David Aldridge tweets that the resumption of talks between the NBA and players is to discuss a settlement of the players' antitrust lawsuit and does not include labor negotiations. 

While technically and legally true on its face, and while the lawyers certainly couldn't ratify a new collective bargaining agreement on behalf of their clients, Aldridge is making a distinction that holds little substantive difference in actual practice.

No settlement negotiations are admissible as evidence at trial.  That gives the lawyers wide leeway to discuss items that would lead to a final resolution between both sides.  In this case, those items could include the remaining CBA items that separate the parties. 

A scenario in which a settlement agreement is reached by the lawyers, only to see the two sides become bogged down again on the major CBA terms, would strain reason.

The catch is that the lawyers would not acknowledge any of this for public consumption -- since the NBA could, for example, attempt to use such a disclosure as evidence that the union's disclaimer of interest is a sham intended only as a bargaining tactic.

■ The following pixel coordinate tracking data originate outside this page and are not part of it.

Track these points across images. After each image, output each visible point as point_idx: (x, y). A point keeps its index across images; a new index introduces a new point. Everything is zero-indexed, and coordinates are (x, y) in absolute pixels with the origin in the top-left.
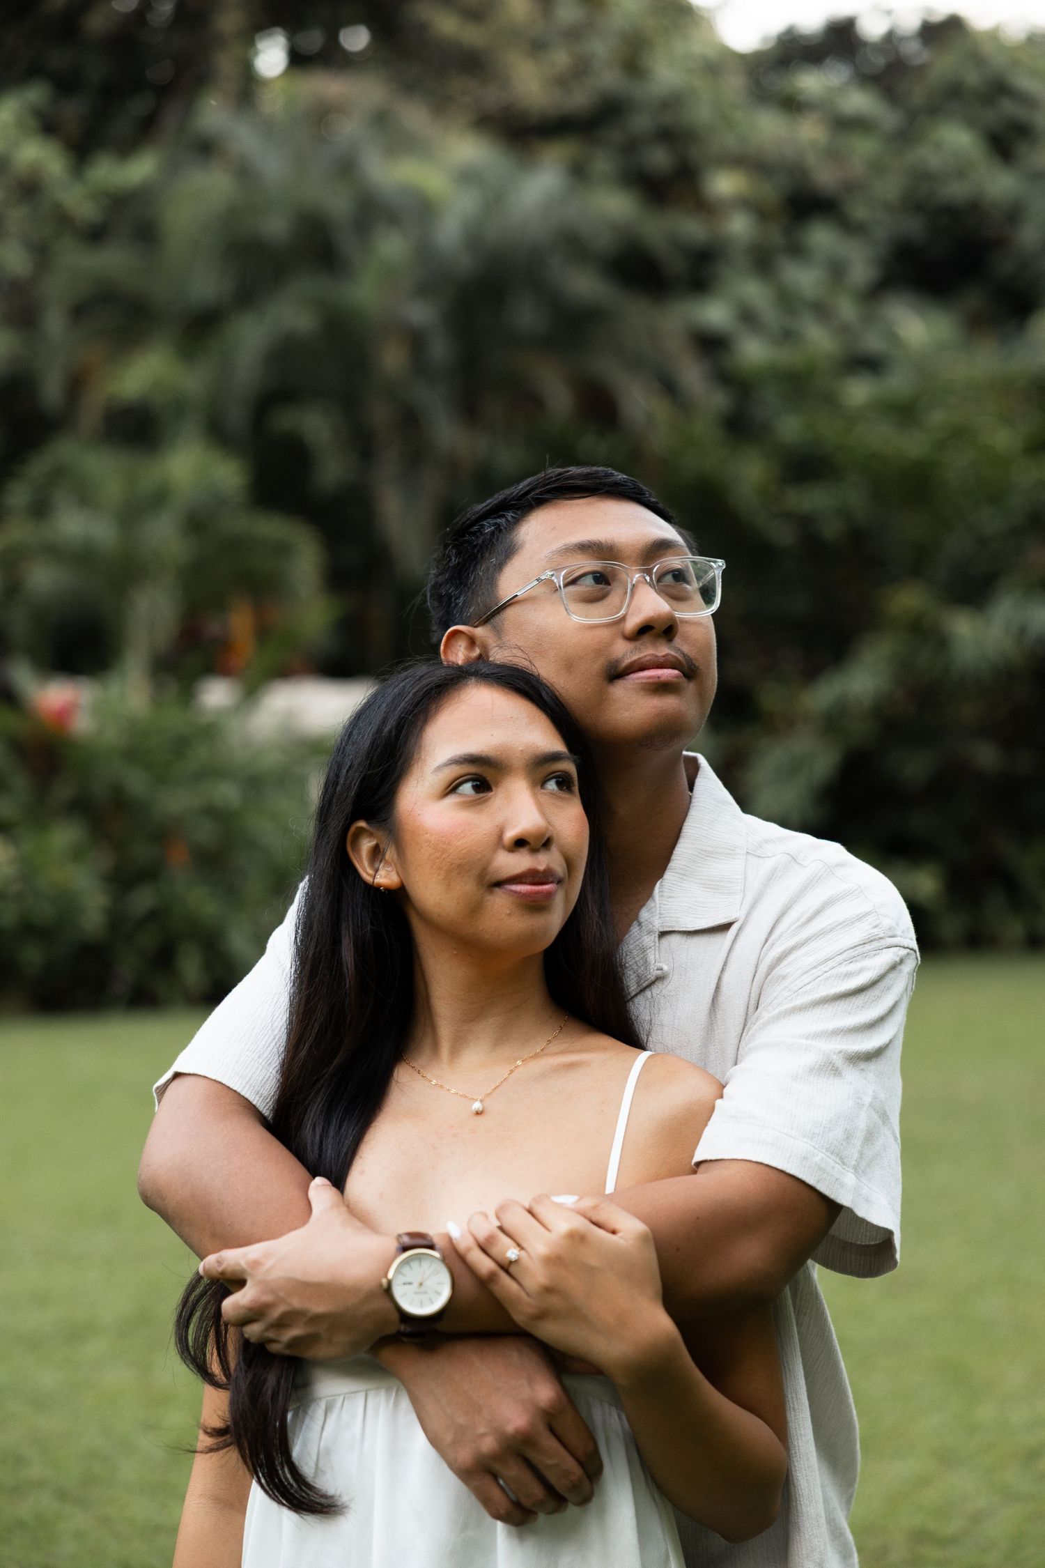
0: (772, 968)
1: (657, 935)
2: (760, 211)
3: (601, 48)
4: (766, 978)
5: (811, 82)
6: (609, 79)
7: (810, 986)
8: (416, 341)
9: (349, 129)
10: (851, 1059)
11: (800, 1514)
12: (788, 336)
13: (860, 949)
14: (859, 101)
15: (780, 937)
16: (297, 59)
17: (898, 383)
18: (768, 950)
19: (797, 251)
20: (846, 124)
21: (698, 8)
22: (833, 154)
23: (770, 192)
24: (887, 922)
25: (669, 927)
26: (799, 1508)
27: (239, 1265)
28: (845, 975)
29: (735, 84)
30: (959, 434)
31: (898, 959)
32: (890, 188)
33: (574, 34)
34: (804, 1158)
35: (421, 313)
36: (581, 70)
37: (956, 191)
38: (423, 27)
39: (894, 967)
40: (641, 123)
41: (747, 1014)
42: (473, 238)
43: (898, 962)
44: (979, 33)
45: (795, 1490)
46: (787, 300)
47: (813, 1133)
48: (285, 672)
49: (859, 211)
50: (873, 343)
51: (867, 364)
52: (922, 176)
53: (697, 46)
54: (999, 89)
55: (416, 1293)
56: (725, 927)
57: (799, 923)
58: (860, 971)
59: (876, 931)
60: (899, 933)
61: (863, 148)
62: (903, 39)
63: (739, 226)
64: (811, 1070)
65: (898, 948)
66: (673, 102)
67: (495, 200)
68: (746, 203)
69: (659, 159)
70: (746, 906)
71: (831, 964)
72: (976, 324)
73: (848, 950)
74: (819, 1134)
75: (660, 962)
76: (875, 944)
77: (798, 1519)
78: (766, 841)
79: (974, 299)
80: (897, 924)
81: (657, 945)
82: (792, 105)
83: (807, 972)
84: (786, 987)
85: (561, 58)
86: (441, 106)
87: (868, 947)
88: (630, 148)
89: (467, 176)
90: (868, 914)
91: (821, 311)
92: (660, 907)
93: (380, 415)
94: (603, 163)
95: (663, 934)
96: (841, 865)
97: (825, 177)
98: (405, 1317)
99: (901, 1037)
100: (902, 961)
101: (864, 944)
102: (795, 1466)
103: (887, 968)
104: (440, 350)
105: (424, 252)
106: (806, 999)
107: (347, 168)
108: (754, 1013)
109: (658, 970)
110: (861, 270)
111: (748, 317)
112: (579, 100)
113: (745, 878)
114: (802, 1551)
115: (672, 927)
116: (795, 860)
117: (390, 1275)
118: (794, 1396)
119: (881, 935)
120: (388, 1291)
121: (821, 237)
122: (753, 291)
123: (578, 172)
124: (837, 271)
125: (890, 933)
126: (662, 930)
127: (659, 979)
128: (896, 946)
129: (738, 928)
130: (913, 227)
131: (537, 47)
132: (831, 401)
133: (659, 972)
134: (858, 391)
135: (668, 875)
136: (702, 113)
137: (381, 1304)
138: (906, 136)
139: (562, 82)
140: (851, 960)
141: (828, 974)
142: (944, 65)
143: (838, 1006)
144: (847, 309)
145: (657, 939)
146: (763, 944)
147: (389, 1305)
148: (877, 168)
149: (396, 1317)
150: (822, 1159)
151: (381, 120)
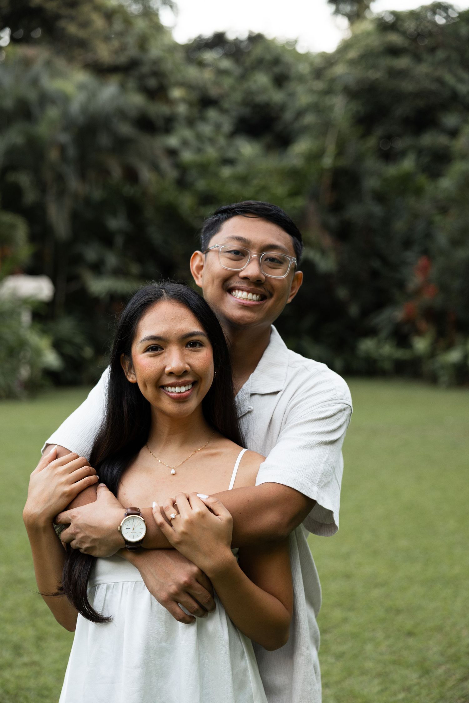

It is important to note that there could be a tangible settlement of the lawsuit itself -- a nod to the legal distinction between settlement negotiations and collective bargaining -- but any resolution would almost certainly be rolled into an agreement between the parties on the main features of the new CBA.  There is nothing improper about this kind of process.

A discussion of the so-called B-list items could be pushed to the formal bargaining process that would follow once an agreement in principle is in place and the union resumes its role as the representative of the players.